Kids Savings Tips – Part 2Posted on April 23rd, 2012 under Wealth of Advice
By Francisco J. Colayco
Last week we talked about having your 3 or 4 year old actually hold money even if he does not know what it is really all about yet. Evonne Lack in “Top 7 ways to raise a money-smart kid” support the principles in my book “Money for Kids” through more stories and quotes that I want to share.
“2. Dispose of “disposable thinking.”
This is especially true in America where many things are disposable especially with the fast food culture. Unfortunately, we are quickly following but perhaps because of less money available, we tend to reuse packaging more.
But kids see and follow what grown-ups do. I agree completely with what Evonne Lack says:
“From broken toys to outdated TVs, almost everything gets tossed in our culture. By teaching your child the value of things, you set a cornerstone of financial literacy. ‘Kids can learn that possessions deserve our care. If your child throws a book, explain that throwing books can damage them, and that treating them gently helps them last a long time,” says elementary teacher Laura Gerrity.
If something does break and your child cavalierly says, “It’s okay, we can just get another one,” take advantage of the teachable moment. Gently explain that replacing it would cost money, and that you’ll need to decide whether spending that money is a good idea. This may lead into an interesting discussion of all the other things that cost money, such as food, rent, and gas.

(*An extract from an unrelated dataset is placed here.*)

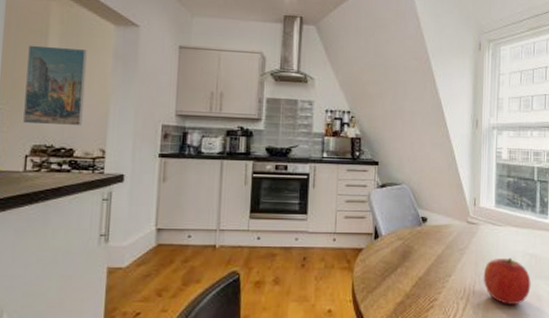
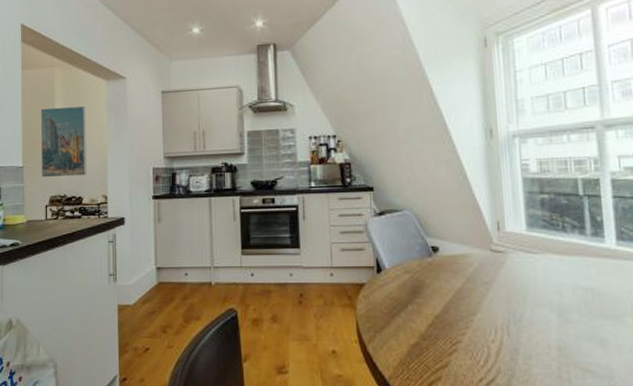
apple: present [483,258,531,304] -> none [519,292,589,350]

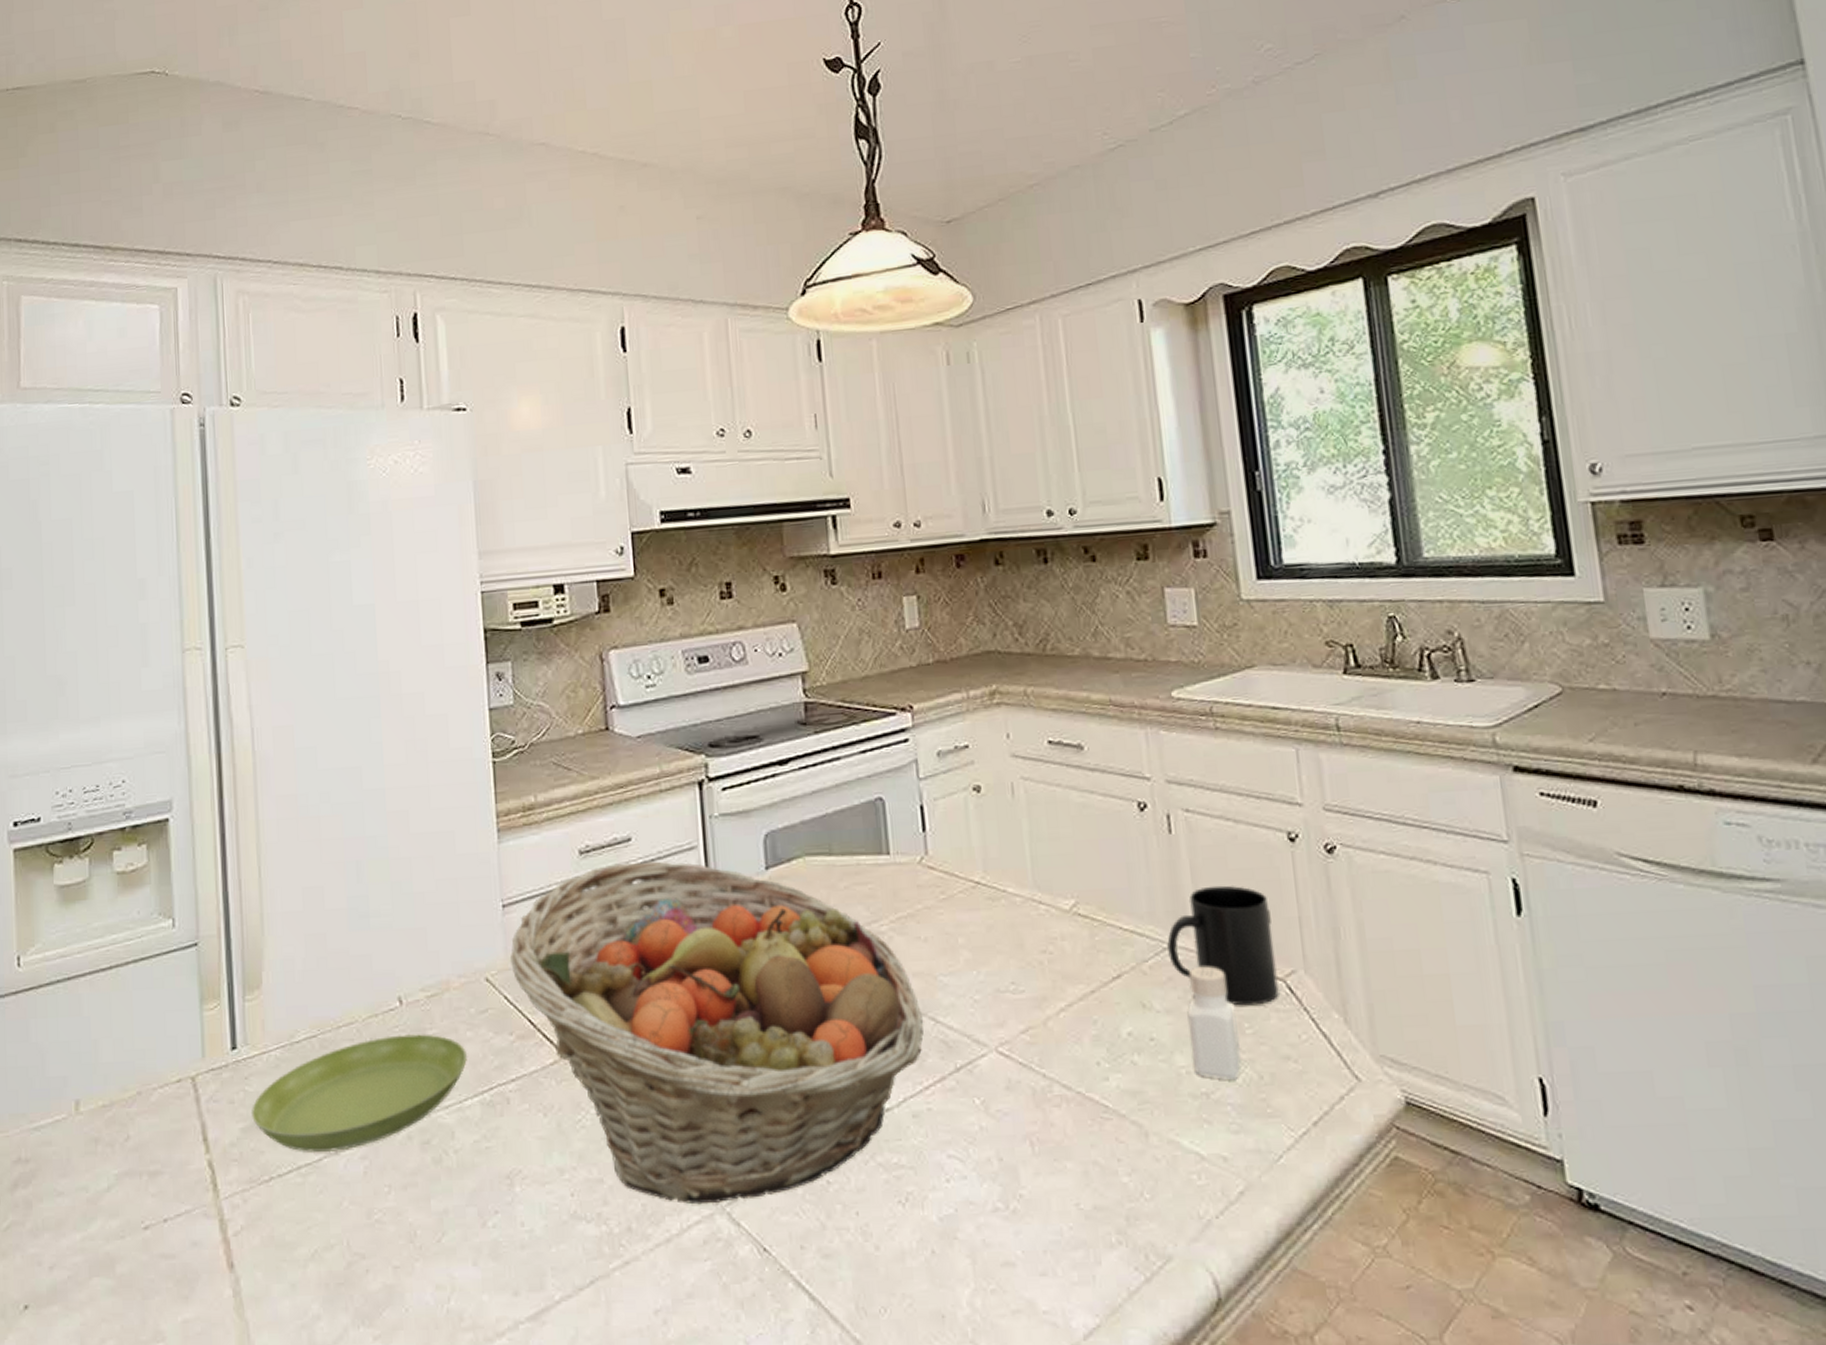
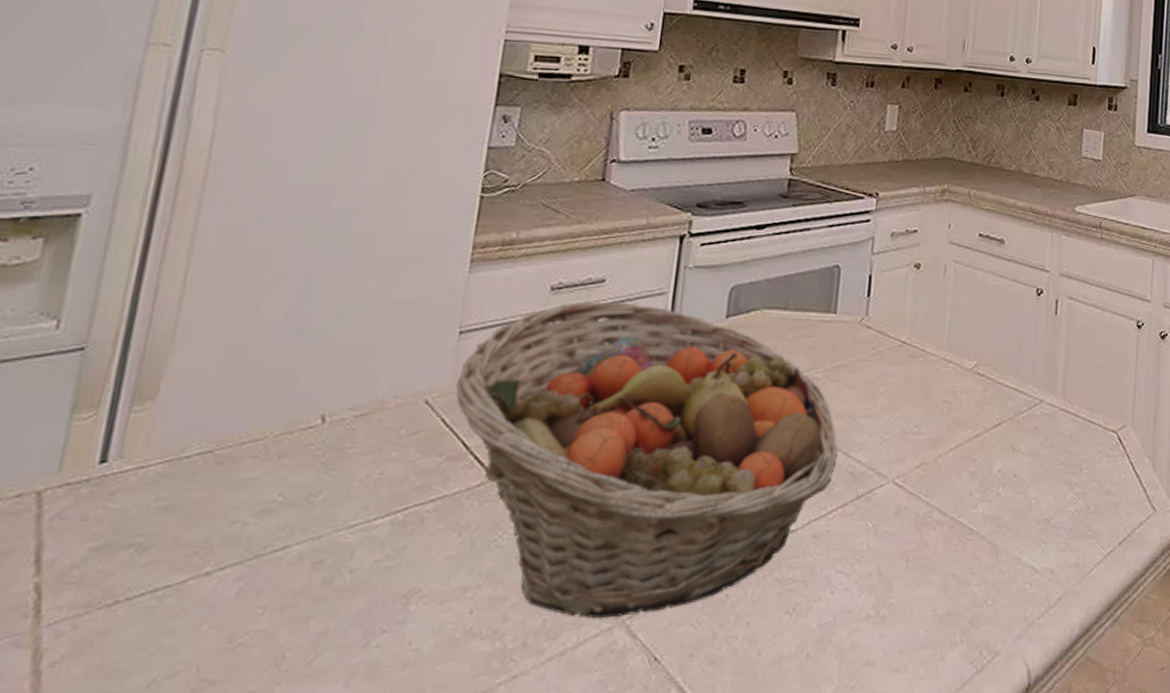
saucer: present [250,1034,467,1153] -> none [107,453,387,574]
mug: present [1167,885,1279,1006] -> none [1038,357,1116,451]
pepper shaker: present [1187,966,1241,1081] -> none [1042,419,1079,510]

When your child outgrows some clothes, ask her to help you wash and fold them so they can be passed along to a smaller neighborhood kid or to a family shelter. Shifting from a “break it, chuck it, replace it” attitude to a “waste not” attitude can help even young children build a foundation for sound money habits.”

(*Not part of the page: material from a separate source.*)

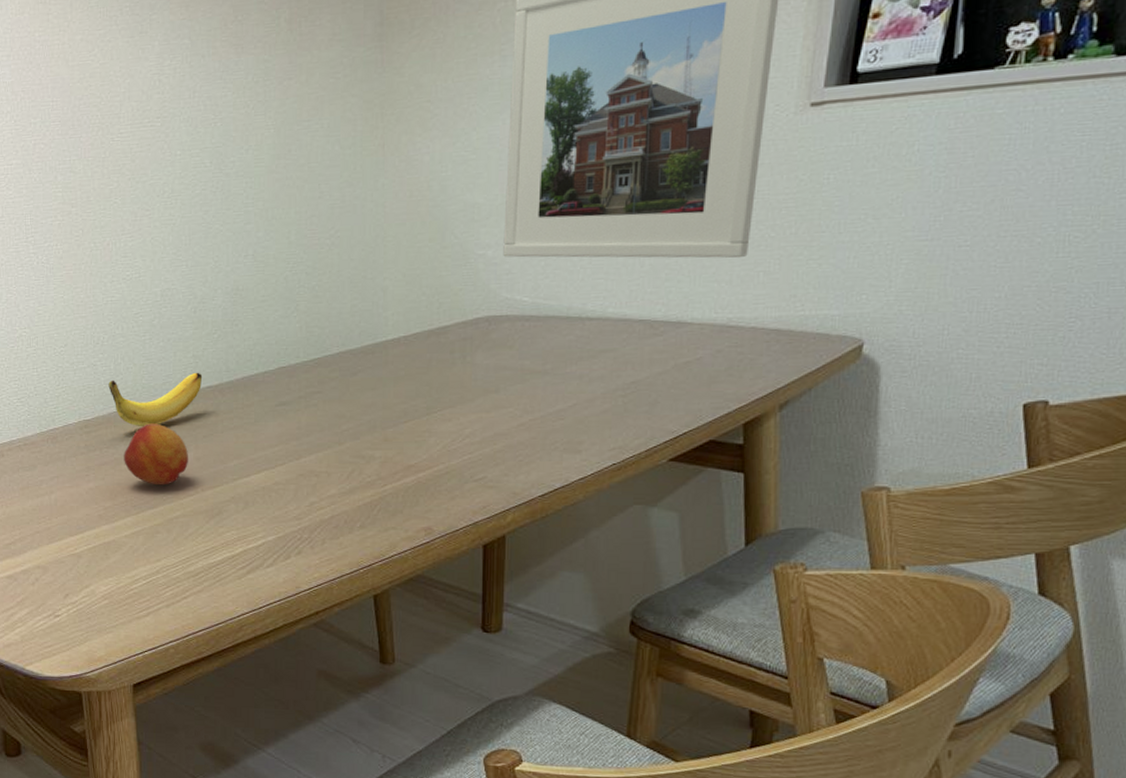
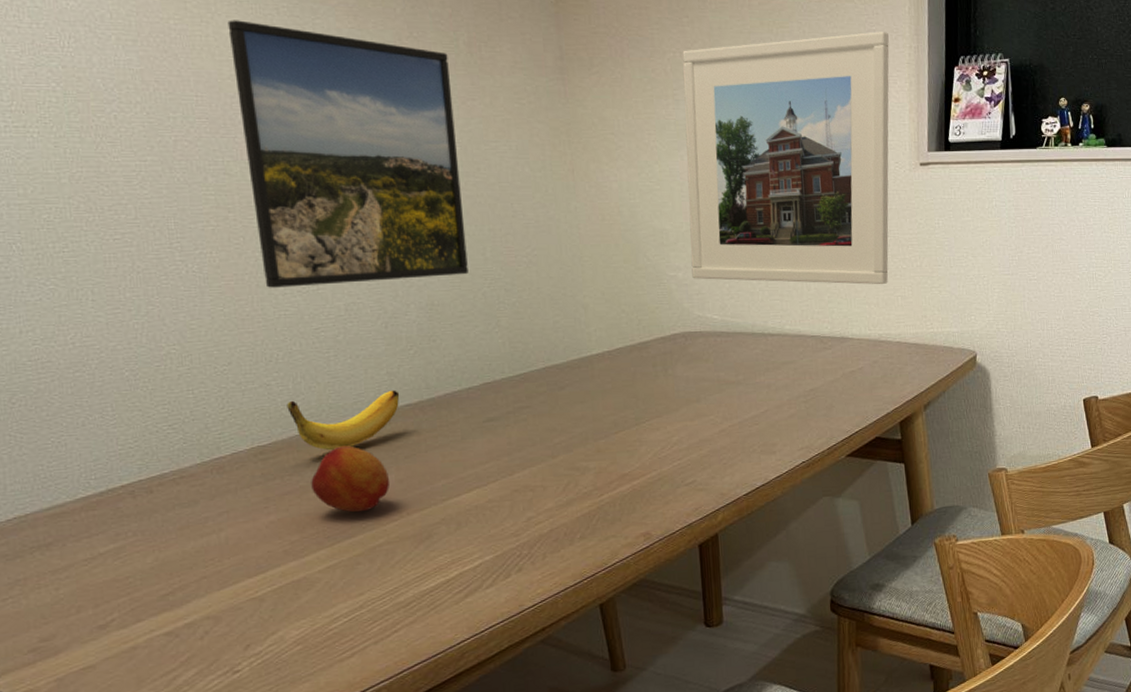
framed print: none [80,25,273,276] -> present [227,20,468,288]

“3. Encourage delayed gratification.”
Instant gratification is one of the culprits that I specified in my book Wealth Within Your Reach on why people are not able to save. This is true with adults and it starts in childhood. Kids are naturally impatient and you have to teach them how to wait. This will surely develop in them values that will help them in many facets of adulthood and in managing their personal money.
Don’t immediately give your child what he asks for. Teach him to wait and for special “wants”, suggest that he put it in his birthday or Christmas “wish list. “Creating opportunities for delayed gratification is one of the best gifts parents can give their children,” says Sharon Lechter, coauthor of Rich Dad, Poor Dad: What the Rich Teach Their Kids About Money.
As they grow older and have learned to delay their gratification, you can start teaching them to save for things they want. You can teach them to put aside part of their allowance or do extra chores to have more money and then match or double their savings.